• _The problem_: Pull out the stretch of lines from the one containing "table_cell Severe [585, 410, 686, 440]" through the one containing "text ARC includes", and reproduce them word for word.

________________________________________

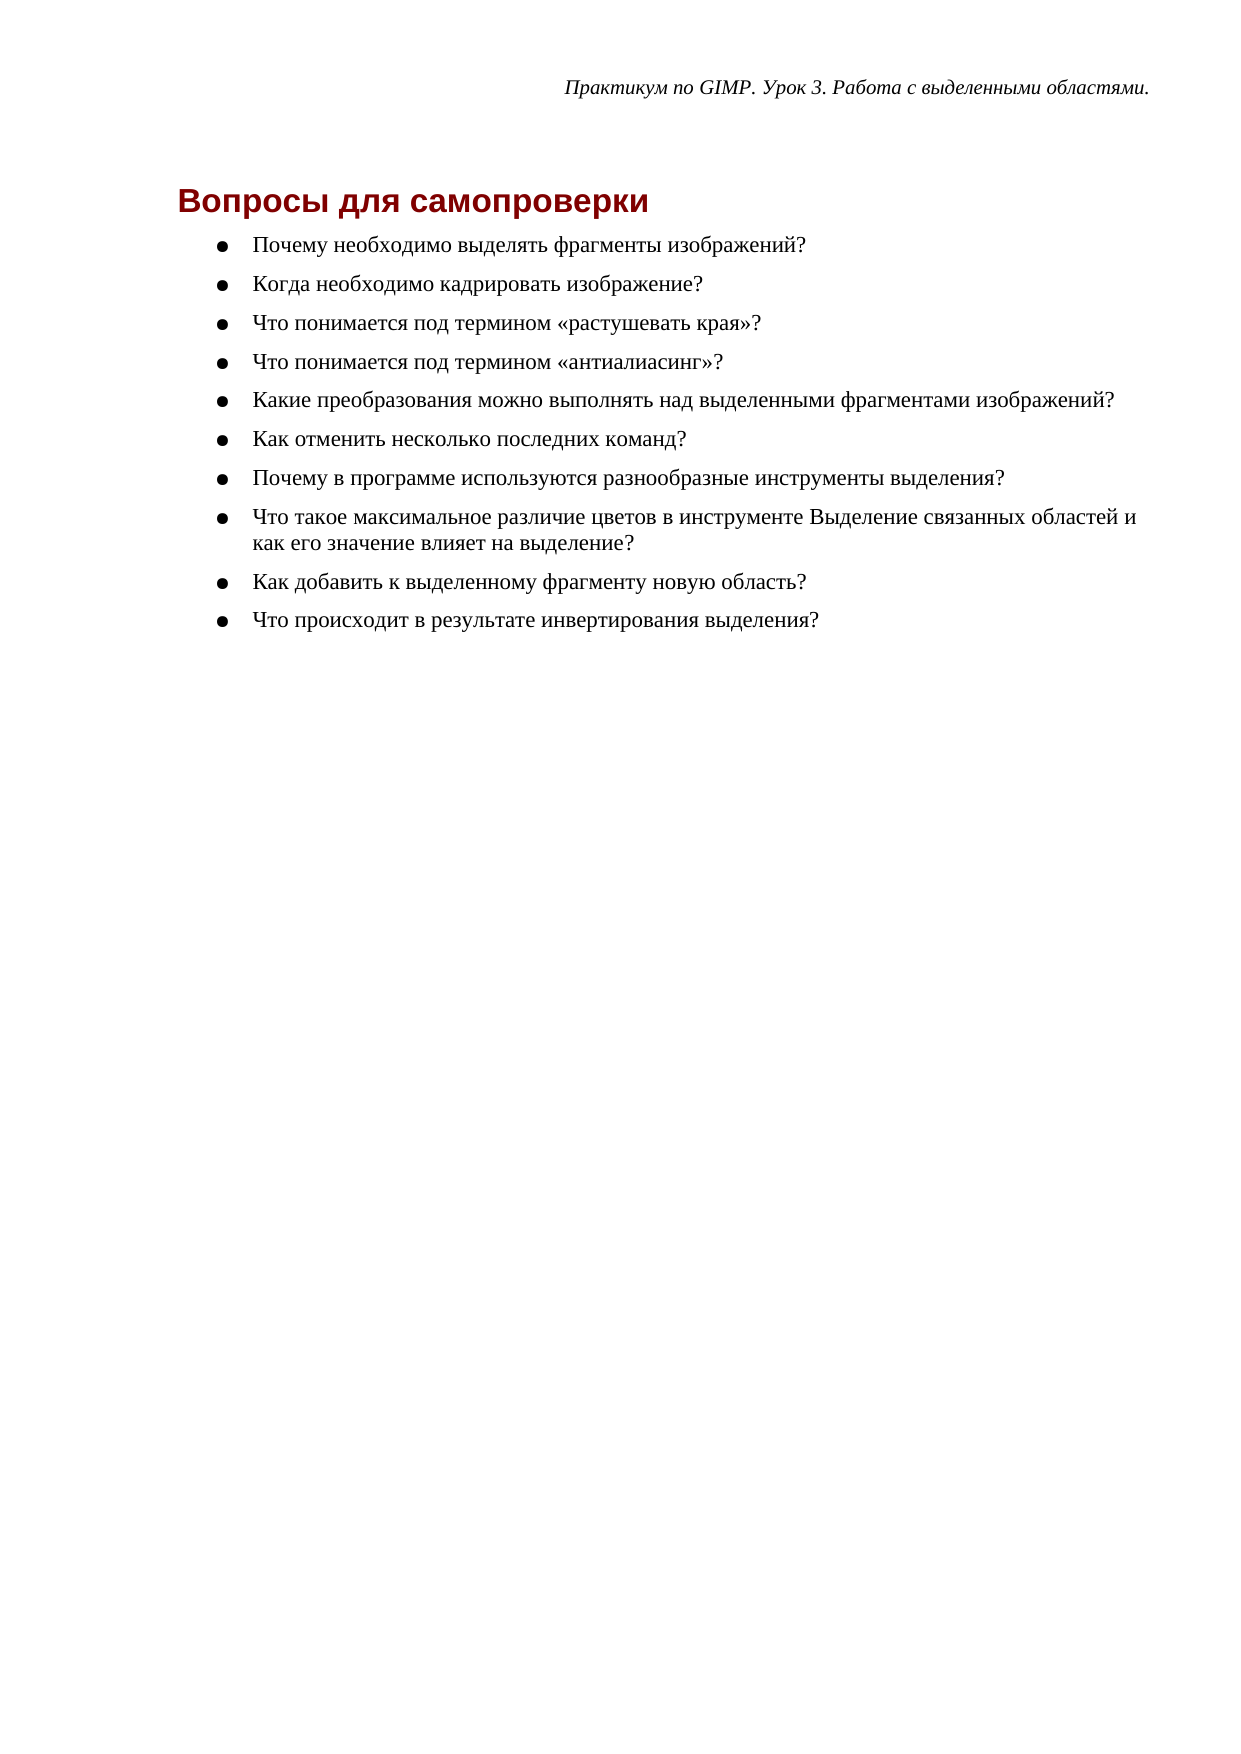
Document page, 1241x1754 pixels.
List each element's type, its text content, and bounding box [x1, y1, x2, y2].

list Как отменить несколько последних команд? [215, 425, 1152, 452]
text Вопросы для самопроверки [177, 181, 1152, 219]
list Что понимается под термином «растушевать края»? [215, 309, 1152, 335]
list Какие преобразования можно выполнять над выделенными фрагментами изображений? [215, 386, 1152, 413]
list Что понимается под термином «антиалиасинг»? [215, 348, 1152, 374]
list Почему в программе используются разнообразные инструменты выделения? [215, 464, 1152, 490]
list Почему необходимо выделять фрагменты изображений? [215, 231, 1152, 258]
list Как добавить к выделенному фрагменту новую область? [215, 568, 1152, 594]
list Что происходит в результате инвертирования выделения? [215, 607, 1152, 633]
list Что такое максимальное различие цветов в инструменте Выделение связанных областей и как его значение влияет на выделение? [215, 503, 1152, 555]
list Когда необходимо кадрировать изображение? [215, 270, 1152, 297]
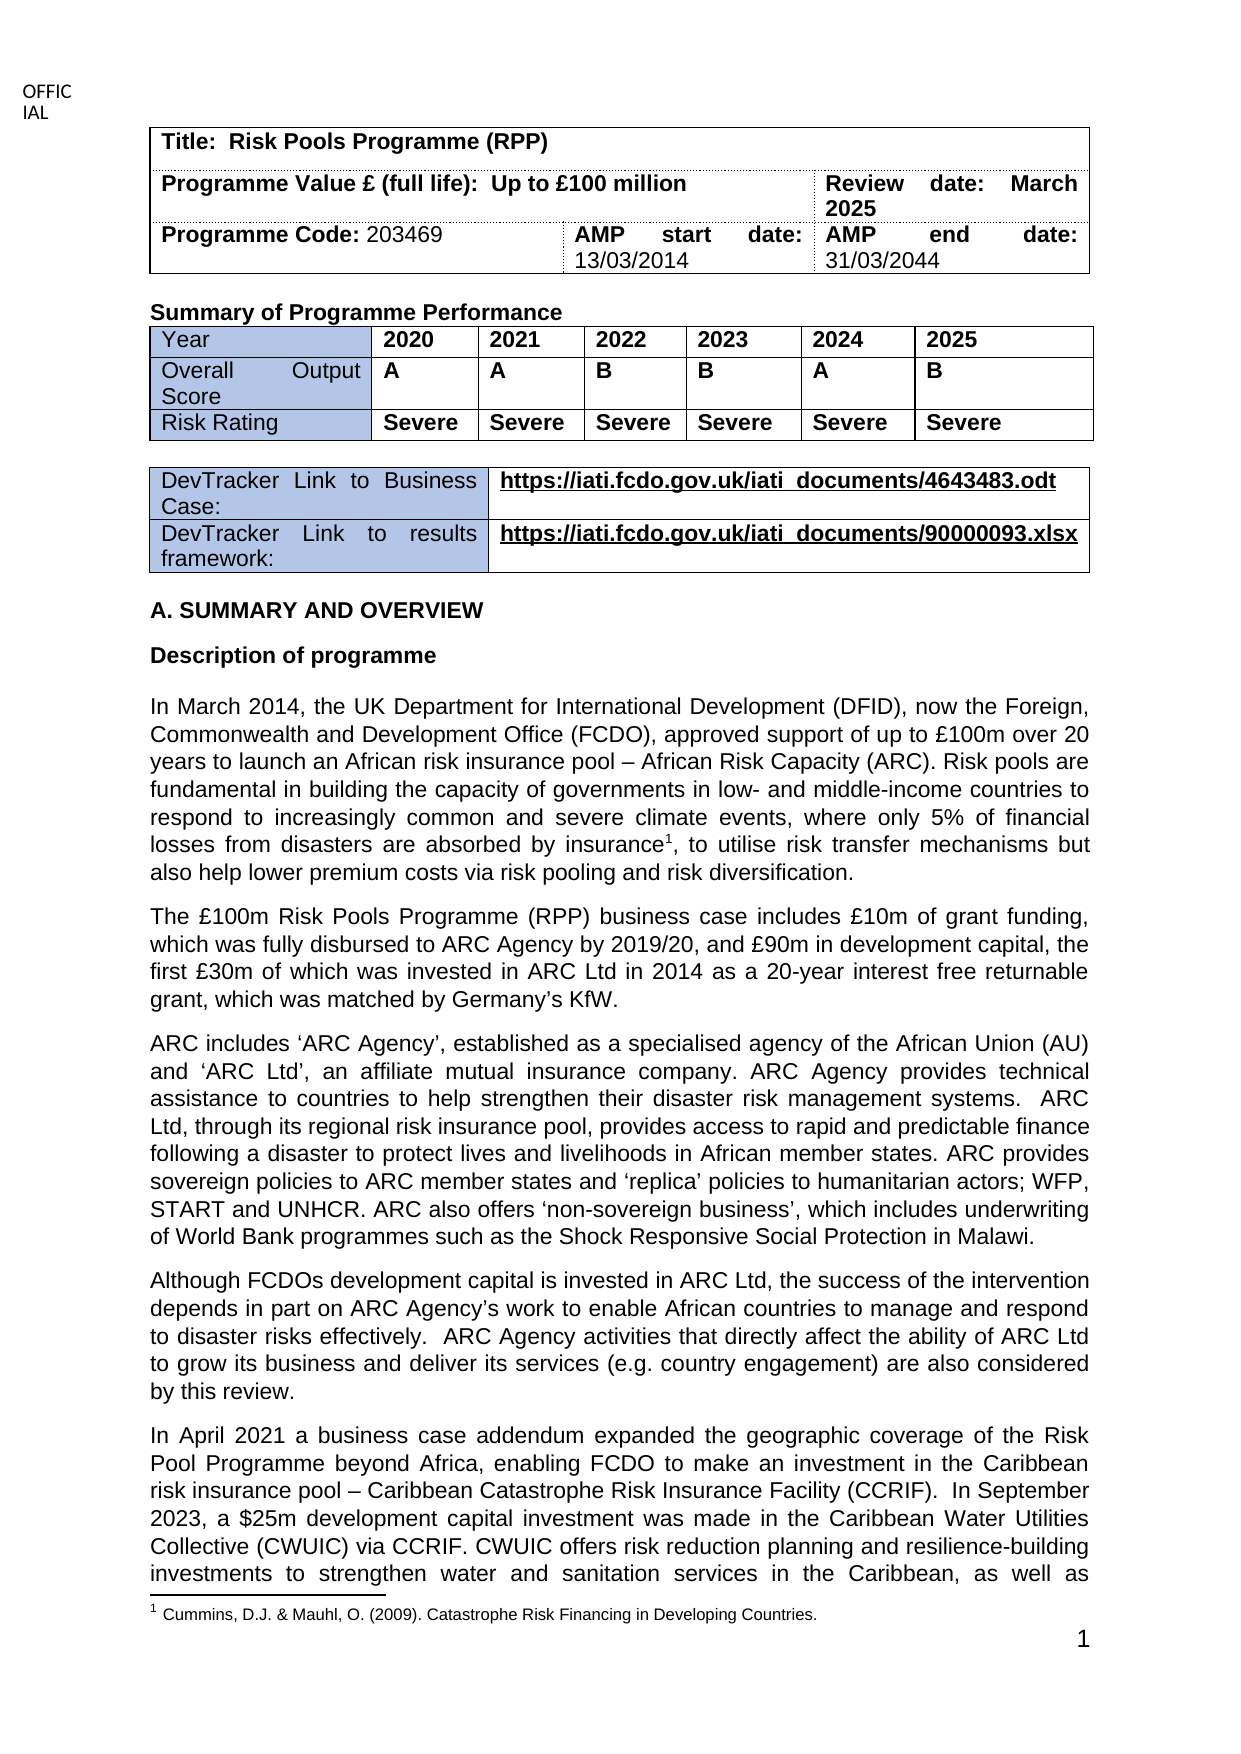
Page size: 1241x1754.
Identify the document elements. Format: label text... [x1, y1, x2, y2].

table_cell Severe [585, 410, 686, 440]
table_cell B [916, 358, 1093, 409]
table_cell Programme Value £ (full life): Up to £100 million [151, 170, 814, 221]
table_cell Risk Rating [151, 410, 371, 440]
table_header Title: Risk Pools Programme (RPP) [151, 128, 1089, 170]
table_cell Programme Code: 203469 [151, 221, 563, 273]
table_header Year [151, 327, 371, 357]
table_cell A [372, 358, 478, 409]
table_header https://iati.fcdo.gov.uk/iati_documents/4643483.odt [489, 468, 1089, 519]
text ARC includes ‘ARC Agency’, established as a specialised agency of the African Union (AU) and ‘ARC Ltd’, an affiliate mutual insurance company. ARC Agency provides technical assistance to countries to help strengthen their disaster risk management systems. ARC Ltd, through its regional risk insurance pool, provides access to rapid and predictable finance following a disaster to protect lives and livelihoods in African member states. ARC provides sovereign policies to ARC member states and ‘replica’ policies to humanitarian actors; WFP, START and UNHCR. ARC also offers ‘non-sovereign business’, which includes underwriting of World Bank programmes such as the Shock Responsive Social Protection in Malawi. [150, 1031, 1090, 1249]
text In March 2014, the UK Department for International Development (DFID), now the Foreign, Commonwealth and Development Office (FCDO), approved support of up to £100m over 20 years to launch an African risk insurance pool – African Risk Capacity (ARC). Risk pools are fundamental in building the capacity of governments in low- and middle-income countries to respond to increasingly common and severe climate events, where only 5% of financial losses from disasters are absorbed by insurance, to utilise risk transfer mechanisms but also help lower premium costs via risk pooling and risk diversification. [150, 694, 1090, 885]
table_cell B [687, 358, 801, 409]
table_cell Severe [479, 410, 584, 440]
text Cummins, D.J. & Mauhl, O. (2009). Catastrophe Risk Financing in Developing Countries. [150, 1601, 1090, 1624]
table_header 2023 [687, 327, 801, 357]
text Summary of Programme Performance [150, 300, 1090, 326]
text In April 2021 a business case addendum expanded the geographic coverage of the Risk Pool Programme beyond Africa, enabling FCDO to make an investment in the Caribbean risk insurance pool – Caribbean Catastrophe Risk Insurance Facility (CCRIF). In September 2023, a $25m development capital investment was made in the Caribbean Water Utilities Collective (CWUIC) via CCRIF. CWUIC offers risk reduction planning and resilience-building investments to strengthen water and sanitation services in the Caribbean, as well as [150, 1423, 1090, 1587]
table_header 2020 [372, 327, 478, 357]
text Although FCDOs development capital is invested in ARC Ltd, the success of the intervention depends in part on ARC Agency’s work to enable African countries to manage and respond to disaster risks effectively. ARC Agency activities that directly affect the ability of ARC Ltd to grow its business and deliver its services (e.g. country engagement) are also considered by this review. [150, 1268, 1090, 1404]
table_header 2022 [585, 327, 686, 357]
table_cell Review date: March 2025 [814, 170, 1089, 221]
table_cell Severe [916, 410, 1093, 440]
table_header 2024 [802, 327, 914, 357]
table_cell Overall Output Score [151, 358, 371, 409]
text A. SUMMARY AND OVERVIEW [150, 598, 1090, 624]
table_header 2021 [479, 327, 584, 357]
table_cell B [585, 358, 686, 409]
table_cell A [479, 358, 584, 409]
table_cell Severe [687, 410, 801, 440]
table_cell A [802, 358, 914, 409]
text The £100m Risk Pools Programme (RPP) business case includes £10m of grant funding, which was fully disbursed to ARC Agency by 2019/20, and £90m in development capital, the first £30m of which was invested in ARC Ltd in 2014 as a 20-year interest free returnable grant, which was matched by Germany’s KfW. [150, 904, 1090, 1012]
table_header 2025 [916, 327, 1093, 357]
table_cell DevTracker Link to results framework: [150, 520, 488, 572]
text Description of programme [150, 642, 1090, 668]
table_cell Severe [372, 410, 478, 440]
table_cell AMP start date: 13/03/2014 [563, 221, 814, 273]
table_header DevTracker Link to Business Case: [150, 468, 488, 519]
table_cell AMP end date: 31/03/2044 [814, 221, 1089, 273]
table_cell Severe [802, 410, 914, 440]
table_cell https://iati.fcdo.gov.uk/iati_documents/90000093.xlsx [489, 520, 1089, 572]
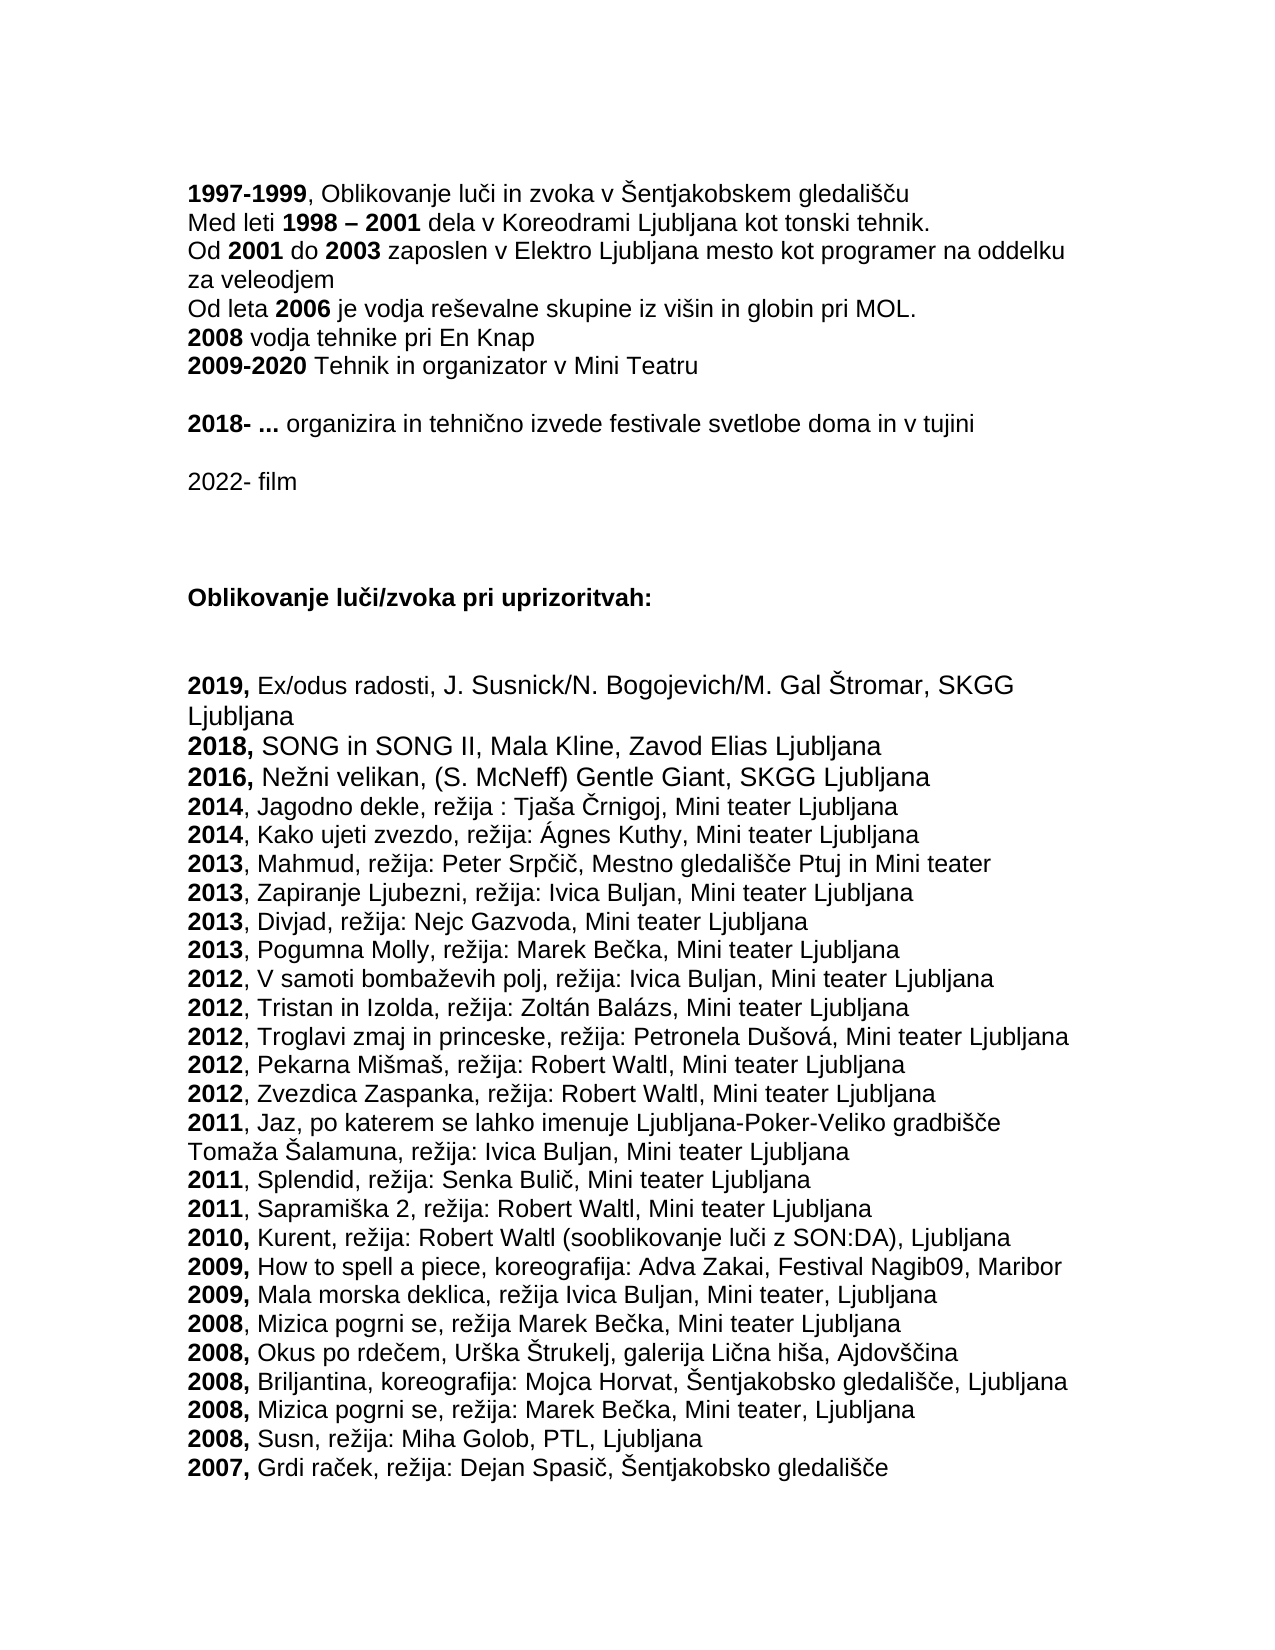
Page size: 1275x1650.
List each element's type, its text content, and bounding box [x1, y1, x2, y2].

text 2011, Jaz, po katerem se lahko imenuje Ljubljana-Poker-Veliko gradbišče Tomaža Šalamuna, režija: Ivica Buljan, Mini teater Ljubljana [187, 1108, 1087, 1165]
text 2014, Kako ujeti zvezdo, režija: Ágnes Kuthy, Mini teater Ljubljana [187, 820, 1087, 849]
text 2022- film [187, 467, 1087, 496]
text 1997-1999, Oblikovanje luči in zvoka v Šentjakobskem gledališču Med leti 1998 – 2001 dela v Koreodrami Ljubljana kot tonski tehnik. Od 2001 do 2003 zaposlen v Elektro Ljubljana mesto kot programer na oddelku za veleodjem Od leta 2006 je vodja reševalne skupine iz višin in globin pri MOL. 2008 vodja tehnike pri En Knap 2009-2020 Tehnik in organizator v Mini Teatru [187, 150, 1087, 380]
text 2013, Divjad, režija: Nejc Gazvoda, Mini teater Ljubljana [187, 907, 1087, 935]
text 2010, Kurent, režija: Robert Waltl (sooblikovanje luči z SON:DA), Ljubljana [187, 1223, 1087, 1252]
text 2019, Ex/odus radosti, J. Susnick/N. Bogojevich/M. Gal Štromar, SKGG Ljubljana [187, 669, 1087, 731]
text 2009, How to spell a piece, koreografija: Adva Zakai, Festival Nagib09, Maribor [187, 1252, 1087, 1280]
text 2008, Mizica pogrni se, režija Marek Bečka, Mini teater Ljubljana [187, 1309, 1087, 1338]
text 2012, Tristan in Izolda, režija: Zoltán Balázs, Mini teater Ljubljana [187, 993, 1087, 1022]
text 2018, SONG in SONG II, Mala Kline, Zavod Elias Ljubljana [187, 731, 1087, 761]
text 2013, Mahmud, režija: Peter Srpčič, Mestno gledališče Ptuj in Mini teater [187, 849, 1087, 878]
text 2013, Zapiranje Ljubezni, režija: Ivica Buljan, Mini teater Ljubljana [187, 878, 1087, 907]
text 2018- ... organizira in tehnično izvede festivale svetlobe doma in v tujini [187, 409, 1087, 438]
text 2011, Sapramiška 2, režija: Robert Waltl, Mini teater Ljubljana [187, 1194, 1087, 1223]
text 2012, Pekarna Mišmaš, režija: Robert Waltl, Mini teater Ljubljana [187, 1050, 1087, 1079]
text Oblikovanje luči/zvoka pri uprizoritvah: [187, 583, 1087, 612]
text 2012, Zvezdica Zaspanka, režija: Robert Waltl, Mini teater Ljubljana [187, 1079, 1087, 1108]
text 2012, V samoti bombaževih polj, režija: Ivica Buljan, Mini teater Ljubljana [187, 964, 1087, 993]
text 2008, Briljantina, koreografija: Mojca Horvat, Šentjakobsko gledališče, Ljubljana [187, 1367, 1087, 1395]
text 2008, Okus po rdečem, Urška Štrukelj, galerija Lična hiša, Ajdovščina [187, 1338, 1087, 1367]
text 2011, Splendid, režija: Senka Bulič, Mini teater Ljubljana [187, 1165, 1087, 1194]
text 2014, Jagodno dekle, režija : Tjaša Črnigoj, Mini teater Ljubljana [187, 792, 1087, 820]
text 2012, Troglavi zmaj in princeske, režija: Petronela Dušová, Mini teater Ljubljana [187, 1022, 1087, 1050]
text 2013, Pogumna Molly, režija: Marek Bečka, Mini teater Ljubljana [187, 935, 1087, 964]
text 2008, Mizica pogrni se, režija: Marek Bečka, Mini teater, Ljubljana [187, 1395, 1087, 1424]
text 2009, Mala morska deklica, režija Ivica Buljan, Mini teater, Ljubljana [187, 1280, 1087, 1309]
text 2008, Susn, režija: Miha Golob, PTL, Ljubljana [187, 1424, 1087, 1453]
text 2007, Grdi raček, režija: Dejan Spasič, Šentjakobsko gledališče [187, 1453, 1087, 1482]
text 2016, Nežni velikan, (S. McNeff) Gentle Giant, SKGG Ljubljana [187, 761, 1087, 792]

________________________________________

• _Reply to the exercise_:
table_cell Severe [585, 410, 686, 440]
table_cell B [916, 358, 1093, 409]
table_cell Programme Value £ (full life): Up to £100 million [151, 170, 814, 221]
table_cell Risk Rating [151, 410, 371, 440]
table_header Title: Risk Pools Programme (RPP) [151, 128, 1089, 170]
table_cell Programme Code: 203469 [151, 221, 563, 273]
table_header Year [151, 327, 371, 357]
table_cell A [372, 358, 478, 409]
table_header https://iati.fcdo.gov.uk/iati_documents/4643483.odt [489, 468, 1089, 519]
text ARC includes ‘ARC Agency’, established as a specialised agency of the African Union (AU) and ‘ARC Ltd’, an affiliate mutual insurance company. ARC Agency provides technical assistance to countries to help strengthen their disaster risk management systems. ARC Ltd, through its regional risk insurance pool, provides access to rapid and predictable finance following a disaster to protect lives and livelihoods in African member states. ARC provides sovereign policies to ARC member states and ‘replica’ policies to humanitarian actors; WFP, START and UNHCR. ARC also offers ‘non-sovereign business’, which includes underwriting of World Bank programmes such as the Shock Responsive Social Protection in Malawi. [150, 1031, 1090, 1249]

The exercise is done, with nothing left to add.